Can we use 'calm' as a noun?
What both you and your friend have done is made an adjective (hardcore, calm) into a noun through the process of nominalization. In this case, both of you use the adjective form to specify a group of people who have that quality: the hardcore (people), the calm (people). We see this in many established idioms and proverbs:
Blessed are the meek, for they shall inherit the Earth (Matthew 5:5)
How are the mighty fallen! (2 Samuel 1:19)
Both the meek and the mighty describe a group of people who have that quality. These usages are often not recorded in dictionaries; calm is does not appear as a noun referring to people in Merriam-Webster. However, if it describes a person, using an adjective with a definite article as a noun is one way to generalize about a group of people:
I believe only the calm survive.
The bold may win the day yet.
There are the quick and the dead.
One other thing to notice - all of these examples use plural concord, that is, the verb agrees with a plural noun. Saying "I believe only the calm survive" denotes an implied plural subject corresponding to the verb. (Example: "the calm people survive".) If you had said "I believe only the calm survives," then the verb would suggest a singular subject, and might refer to various singular meanings for calm.
The word "calm" can absolutely be a noun. The OED has several definitions that are nouns. These two are the most relevant to your example:
c. figurative of social or political conditions and circumstances.
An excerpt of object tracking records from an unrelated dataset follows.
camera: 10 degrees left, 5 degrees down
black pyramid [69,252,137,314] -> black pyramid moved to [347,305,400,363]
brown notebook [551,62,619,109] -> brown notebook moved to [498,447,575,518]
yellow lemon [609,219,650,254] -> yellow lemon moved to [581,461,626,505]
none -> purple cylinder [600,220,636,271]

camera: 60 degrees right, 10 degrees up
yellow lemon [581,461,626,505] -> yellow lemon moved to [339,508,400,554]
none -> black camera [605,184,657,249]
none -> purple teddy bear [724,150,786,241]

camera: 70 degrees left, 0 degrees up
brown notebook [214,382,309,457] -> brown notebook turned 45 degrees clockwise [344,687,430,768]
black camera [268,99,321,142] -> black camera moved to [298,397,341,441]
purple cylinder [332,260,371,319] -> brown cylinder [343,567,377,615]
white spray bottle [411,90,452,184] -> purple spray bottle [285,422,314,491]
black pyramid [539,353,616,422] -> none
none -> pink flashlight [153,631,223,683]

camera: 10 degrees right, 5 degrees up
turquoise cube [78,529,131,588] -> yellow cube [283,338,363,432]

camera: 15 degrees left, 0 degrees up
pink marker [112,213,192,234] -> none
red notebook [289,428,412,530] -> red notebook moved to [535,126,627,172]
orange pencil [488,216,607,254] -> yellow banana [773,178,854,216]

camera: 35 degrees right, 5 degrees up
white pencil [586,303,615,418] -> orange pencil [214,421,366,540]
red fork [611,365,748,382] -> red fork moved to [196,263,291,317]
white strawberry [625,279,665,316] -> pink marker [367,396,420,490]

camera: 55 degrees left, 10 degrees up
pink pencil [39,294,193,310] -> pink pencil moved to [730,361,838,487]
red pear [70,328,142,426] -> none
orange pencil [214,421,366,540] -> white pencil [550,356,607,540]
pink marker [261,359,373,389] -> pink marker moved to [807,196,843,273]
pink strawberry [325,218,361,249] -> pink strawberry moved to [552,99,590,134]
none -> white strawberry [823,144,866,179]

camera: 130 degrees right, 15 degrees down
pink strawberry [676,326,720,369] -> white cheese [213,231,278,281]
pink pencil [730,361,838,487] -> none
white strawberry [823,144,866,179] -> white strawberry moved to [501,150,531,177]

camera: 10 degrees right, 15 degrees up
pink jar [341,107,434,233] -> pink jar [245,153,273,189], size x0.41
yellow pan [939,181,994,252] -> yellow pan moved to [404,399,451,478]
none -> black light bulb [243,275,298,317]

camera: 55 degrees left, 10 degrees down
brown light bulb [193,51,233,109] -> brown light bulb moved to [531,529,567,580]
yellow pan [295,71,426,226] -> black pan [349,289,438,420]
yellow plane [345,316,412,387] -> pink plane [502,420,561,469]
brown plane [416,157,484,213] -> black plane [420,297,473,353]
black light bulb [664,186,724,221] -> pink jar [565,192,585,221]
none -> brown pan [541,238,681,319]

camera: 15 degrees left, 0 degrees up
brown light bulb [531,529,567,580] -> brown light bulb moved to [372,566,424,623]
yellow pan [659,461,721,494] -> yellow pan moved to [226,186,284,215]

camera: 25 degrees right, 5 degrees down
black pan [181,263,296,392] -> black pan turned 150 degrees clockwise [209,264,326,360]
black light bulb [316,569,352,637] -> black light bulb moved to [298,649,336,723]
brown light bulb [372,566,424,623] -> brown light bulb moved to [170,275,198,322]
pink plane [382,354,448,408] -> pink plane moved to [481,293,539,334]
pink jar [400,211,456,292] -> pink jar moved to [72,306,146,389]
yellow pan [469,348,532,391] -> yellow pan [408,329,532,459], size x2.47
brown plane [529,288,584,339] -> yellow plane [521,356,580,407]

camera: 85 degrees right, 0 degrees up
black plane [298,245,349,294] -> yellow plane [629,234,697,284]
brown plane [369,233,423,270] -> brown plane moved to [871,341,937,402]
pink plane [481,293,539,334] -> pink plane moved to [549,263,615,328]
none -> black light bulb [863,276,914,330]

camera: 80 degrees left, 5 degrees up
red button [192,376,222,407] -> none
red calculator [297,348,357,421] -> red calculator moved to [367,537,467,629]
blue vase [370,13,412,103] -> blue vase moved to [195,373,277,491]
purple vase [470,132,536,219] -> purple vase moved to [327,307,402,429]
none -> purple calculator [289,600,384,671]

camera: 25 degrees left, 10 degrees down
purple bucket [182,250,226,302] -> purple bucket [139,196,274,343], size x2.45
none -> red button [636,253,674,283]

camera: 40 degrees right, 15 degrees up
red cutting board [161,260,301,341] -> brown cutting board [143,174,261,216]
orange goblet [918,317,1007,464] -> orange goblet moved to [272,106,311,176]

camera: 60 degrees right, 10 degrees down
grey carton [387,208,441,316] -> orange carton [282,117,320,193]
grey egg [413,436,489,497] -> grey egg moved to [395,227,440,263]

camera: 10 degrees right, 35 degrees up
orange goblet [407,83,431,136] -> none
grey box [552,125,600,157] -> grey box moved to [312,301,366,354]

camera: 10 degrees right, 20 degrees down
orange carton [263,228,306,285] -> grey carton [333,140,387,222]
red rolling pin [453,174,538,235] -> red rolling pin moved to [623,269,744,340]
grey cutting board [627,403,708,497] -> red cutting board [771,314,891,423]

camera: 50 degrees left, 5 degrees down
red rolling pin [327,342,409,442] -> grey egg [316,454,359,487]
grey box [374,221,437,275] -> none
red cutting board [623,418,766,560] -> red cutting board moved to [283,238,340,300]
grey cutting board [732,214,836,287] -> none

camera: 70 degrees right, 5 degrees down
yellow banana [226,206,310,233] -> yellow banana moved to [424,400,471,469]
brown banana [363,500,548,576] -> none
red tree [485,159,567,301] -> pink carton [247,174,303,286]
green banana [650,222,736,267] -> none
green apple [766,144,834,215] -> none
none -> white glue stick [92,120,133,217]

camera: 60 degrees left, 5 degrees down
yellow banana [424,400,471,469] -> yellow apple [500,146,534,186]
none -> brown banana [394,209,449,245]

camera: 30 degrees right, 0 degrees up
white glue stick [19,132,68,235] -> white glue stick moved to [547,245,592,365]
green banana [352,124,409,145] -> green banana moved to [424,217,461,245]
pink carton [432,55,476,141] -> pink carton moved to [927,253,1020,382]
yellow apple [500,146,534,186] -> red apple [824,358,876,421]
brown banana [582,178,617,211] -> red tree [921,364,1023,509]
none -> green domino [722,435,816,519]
1547 J. Harrison Exhort. Scottes 210 The stormes of this tempestious worlde, shall shortely come to a calme.
1609 Shakespeare Troilus & Cressida i. iii. 100 The vnitie and married calme of states.
1781 W. Cowper Friendship xxiii Religion should..make a calm of human life.
1850 J. C. Calhoun Wks. (1874) IV. 24 Till our free and popular institutions are succeeded by the calm of despotism.
d. figurative of the mind, feelings, or demeanour; = calmness n.
1609 Shakespeare Troilus & Cressida iv. i. 16 Our blouds are now in calme .
1719 D. Defoe Life Robinson Crusoe 234 All my Calm of Mind..seem'd to be suspended.
1807 Wordsworth Poems II. 108 A good Man's calm, A great Man's happiness.
1879 F. W. Farrar Life & Work St. Paul II. ix. xliii. 376 In that desperate crisis one man retained his calm and courage.